Task inputs START

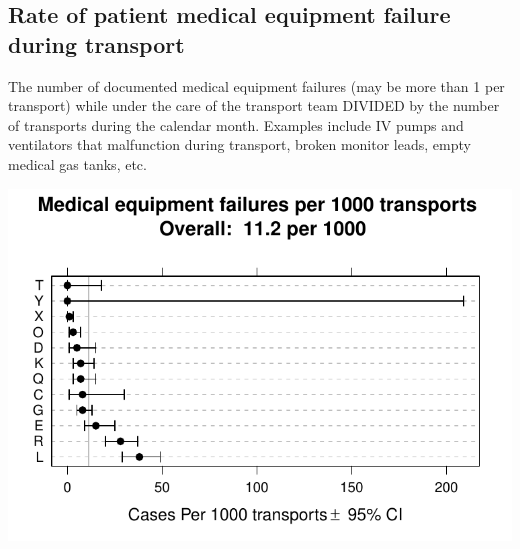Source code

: \documentclass[twoside]{article}\usepackage[]{graphicx}\usepackage[]{color}
\makeatletter
\def\maxwidth{ %
  \ifdim\Gin@nat@width>\linewidth
    \linewidth
  \else
    \Gin@nat@width
  \fi
}
\newenvironment{knitrout}{}{} %
\makeatother
\begin{document}
\subsection{Rate of patient medical equipment failure during transport}
The number of documented medical equipment failures (may be more than 1 per transport) while under the care of the transport team DIVIDED by the number of transports during the calendar month. Examples include IV pumps and ventilators that malfunction during transport, broken monitor leads, empty medical gas tanks, etc.

\begin{center}
\begin{knitrout}
\color{fgcolor}
\includegraphics[width=\maxwidth]{figure/r_med_equip_failure} 

\end{knitrout}

\end{center}
\end{document}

Task inputs END

Task description: Work through the records above line by line and count those that hold the string "transport". Give only the result.

Solved exercise: 2